International finance agency Fitch lifted Sri Lanka’s credit rating on Monday, handing a boost to the government ahead of a planned $1-billion sovereign bond sale later this year.
Fitch Ratings said it upgraded Sri Lanka’s long-term foreign and local currency issuer ratings to “BB-” from “B+” with the outlook on both listed as “stable”.
“The upgrade reflects the stabilisation and recovery of the economy under the country’s IMF programme and increased efforts to address the chronic budget deficit position,” Fitch director Art Woo said in a statement.
The remarks came as another ratings agency, Moody’s Investors Service, lifted the outlook on Sri Lanka’s below-investment-grade “B1” credit, to “positive.”
Moody’s said the end of the island’s war, which reduced political risks, as well as lower inflation, economic growth, budget reforms backed by a successful IMF program and stronger reserves helped the upward revision.
The island’s $50-billion economy is forecast to grow at a record 8.5 percent this year, up from a 32-year high of 8.0 percent posted in 2010.

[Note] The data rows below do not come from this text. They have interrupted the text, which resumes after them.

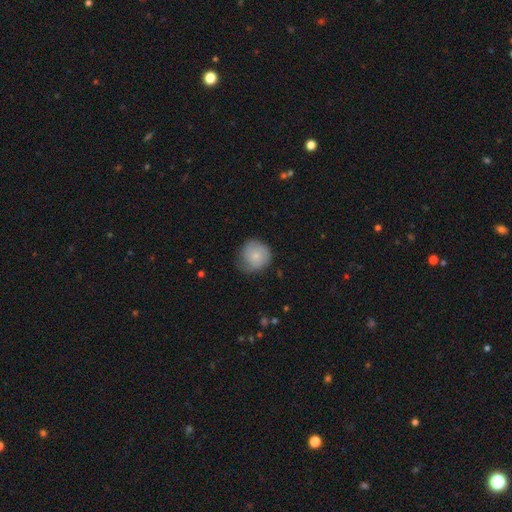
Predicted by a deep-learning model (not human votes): smooth 71%, featured or disk 23%, star or artifact 7%. Down the decision tree: how rounded — round (90%); merging — none (63%).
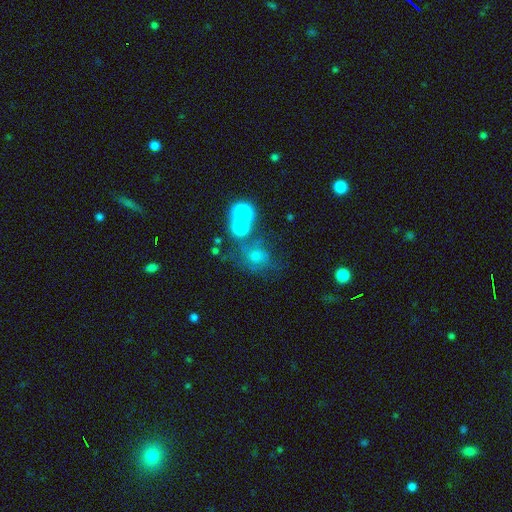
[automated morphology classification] Smooth or featured?
  - smooth: 49% *
  - star or artifact: 29%
  - featured or disk: 22%
Merging?
  - none: 48% *
  - merger: 18%
  - minor disturbance: 18%
  - major disturbance: 16%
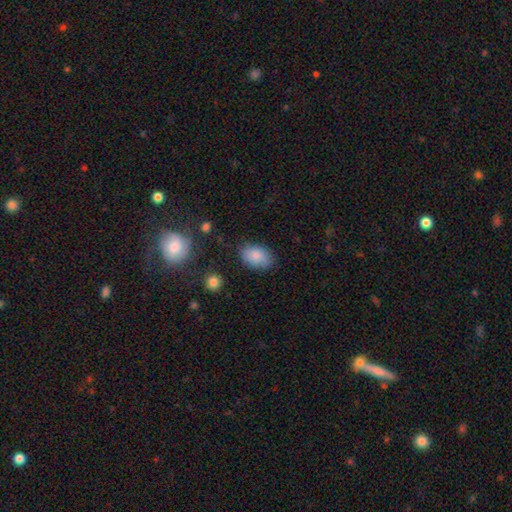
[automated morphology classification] Overall: smooth (84%). How rounded: in between (86%). Merging: none (78%).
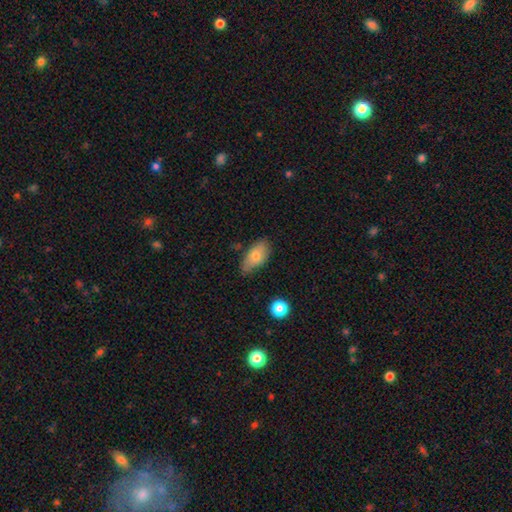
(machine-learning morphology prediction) This is likely a smooth galaxy (76%). How rounded: clearly in between (89%). Merging: likely none (67%).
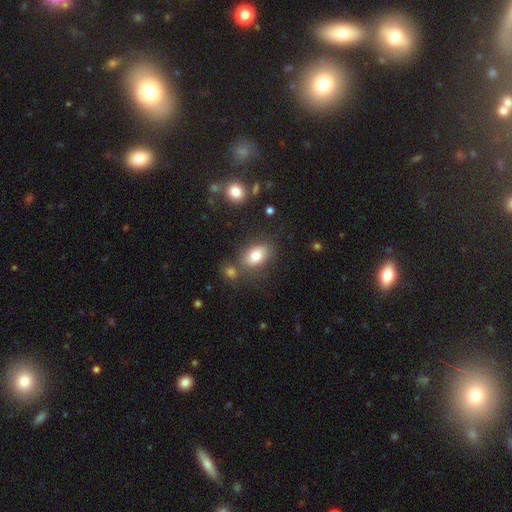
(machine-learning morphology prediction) Smooth or featured: smooth — 78% (featured or disk — 13%)
How rounded: in between — 84% (round — 14%)
Merging: none — 70% (minor disturbance — 14%)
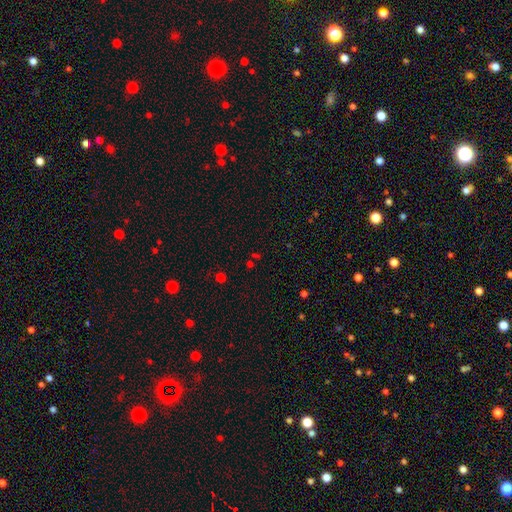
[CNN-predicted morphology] A star or artifact, not a galaxy (57%).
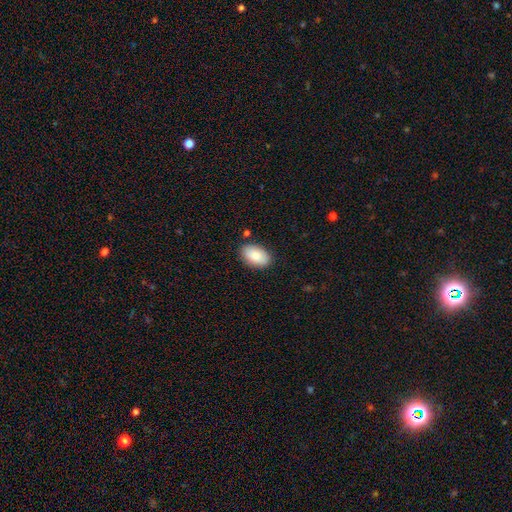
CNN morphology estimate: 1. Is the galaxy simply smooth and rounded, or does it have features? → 87% smooth, 7% featured or disk, 6% star or artifact.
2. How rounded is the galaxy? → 94% in between, 5% round, 1% cigar-shaped.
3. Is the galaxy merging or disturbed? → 85% none, 11% minor disturbance, 2% major disturbance, 2% merger.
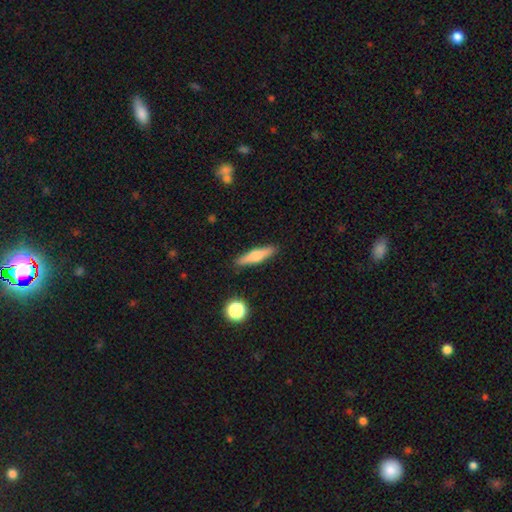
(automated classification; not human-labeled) smooth_or_featured: smooth (p=0.55) [alt: featured or disk p=0.38]
how_rounded: cigar-shaped (p=0.80) [alt: in between p=0.17]
merging: none (p=0.89) [alt: minor disturbance p=0.08]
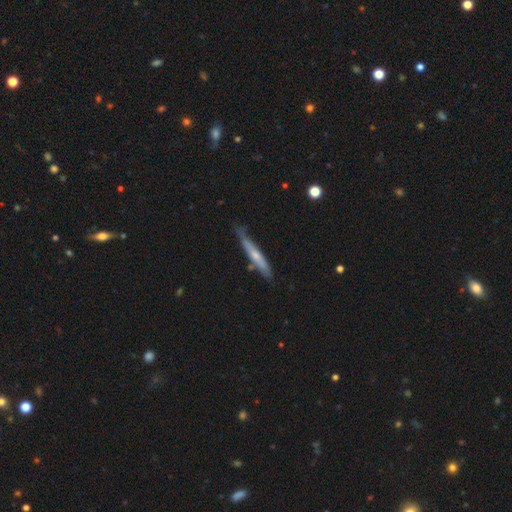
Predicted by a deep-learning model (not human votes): A featured or disk galaxy (50%). Merging: none (69%).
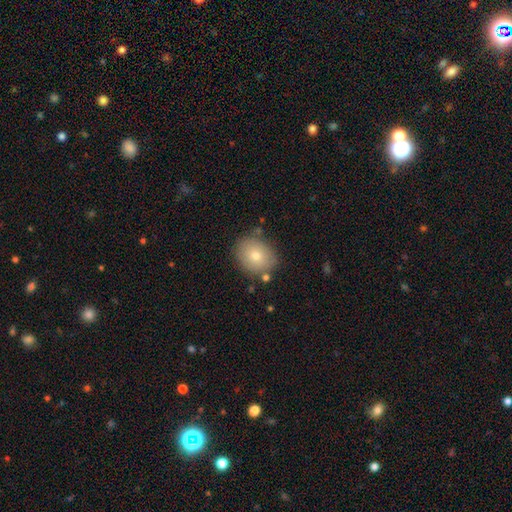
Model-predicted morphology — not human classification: smooth_or_featured: smooth (p=0.75) [alt: featured or disk p=0.16]
how_rounded: round (p=0.54) [alt: in between p=0.45]
merging: none (p=0.78) [alt: minor disturbance p=0.14]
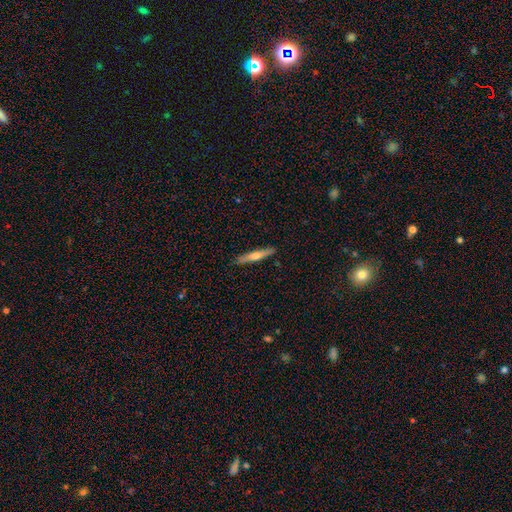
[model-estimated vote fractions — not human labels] The model was most divided on "smooth or featured": smooth: 48%, featured or disk: 46%, star or artifact: 6%. More confident: merging — none (90%).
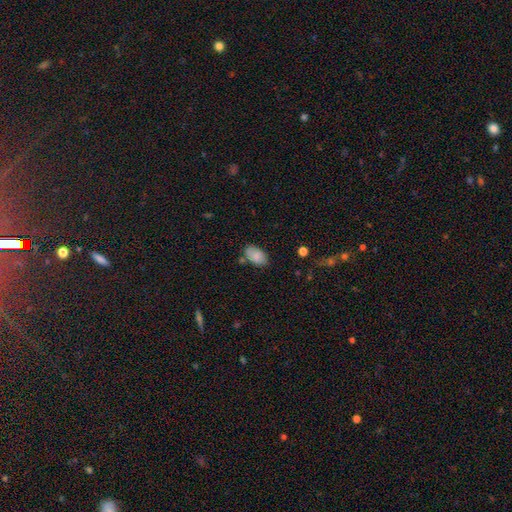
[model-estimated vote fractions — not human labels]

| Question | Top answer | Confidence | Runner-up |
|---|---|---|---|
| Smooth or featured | smooth | 85% | featured or disk (8%) |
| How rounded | in between | 93% | round (5%) |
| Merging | none | 74% | minor disturbance (17%) |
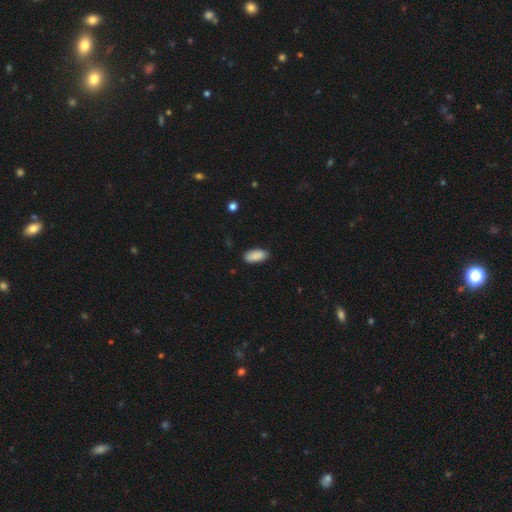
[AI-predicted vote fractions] The model was most divided on "merging": none: 87%, minor disturbance: 10%, major disturbance: 2%, merger: 1%. More confident: how rounded — in between (91%); smooth or featured — smooth (90%).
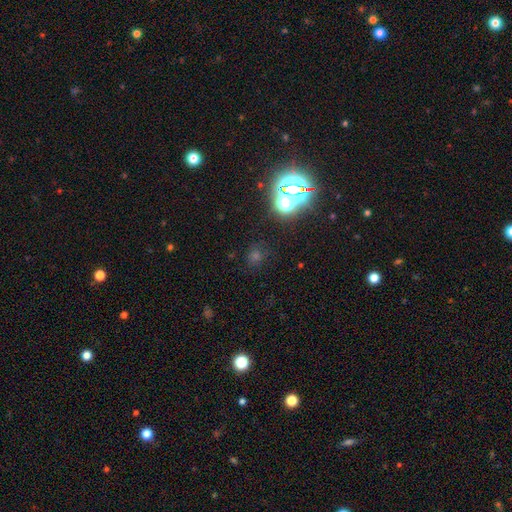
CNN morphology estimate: Smooth or featured: star or artifact — 50% (smooth — 40%)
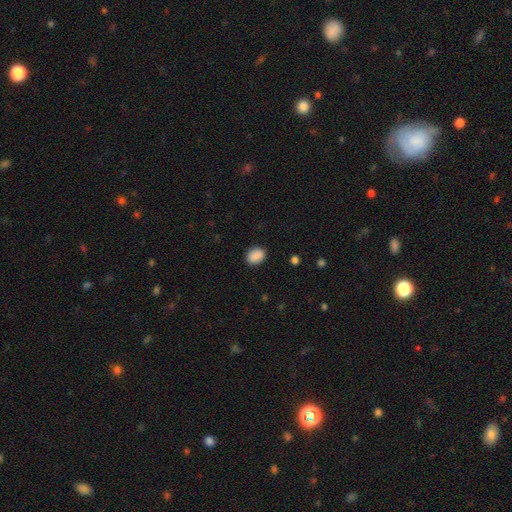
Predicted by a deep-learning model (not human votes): The model was most divided on "how rounded": in between: 65%, round: 34%, cigar-shaped: 1%. More confident: smooth or featured — smooth (89%); merging — none (87%).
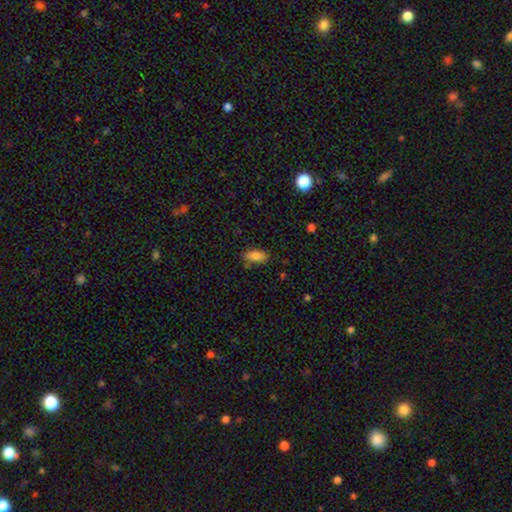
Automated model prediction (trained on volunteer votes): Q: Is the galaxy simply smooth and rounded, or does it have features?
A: smooth — 86%.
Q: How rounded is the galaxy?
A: in between — 88%.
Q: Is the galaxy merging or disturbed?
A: none — 80%.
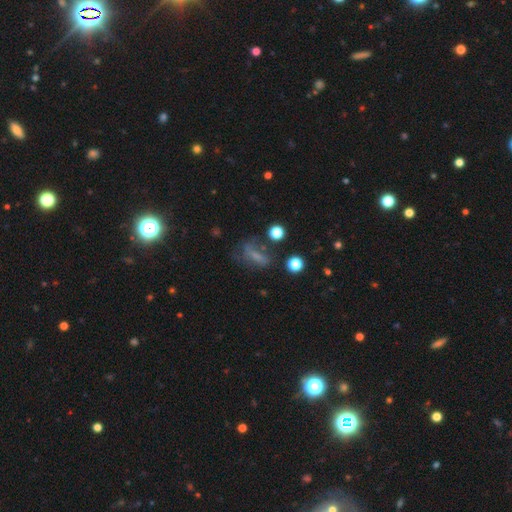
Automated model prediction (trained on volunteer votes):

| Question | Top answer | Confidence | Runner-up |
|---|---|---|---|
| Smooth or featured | smooth | 49% | featured or disk (27%) |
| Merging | none | 45% | major disturbance (25%) |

Sri Lanka is already conducting roadshows to attract buyers for its latest 10-year bond issue. It will be Sri Lanka’s fourth international bond offering since it first tapped foreign capital markets in 2007.
Sri Lanka secured a $2.6 billion IMF bailout in 2009 when its foreign reserves fell below one billion dollars.
However, it has shown signs of recovery with the end of nearly four decades of ethnic bloodshed in May of the same year.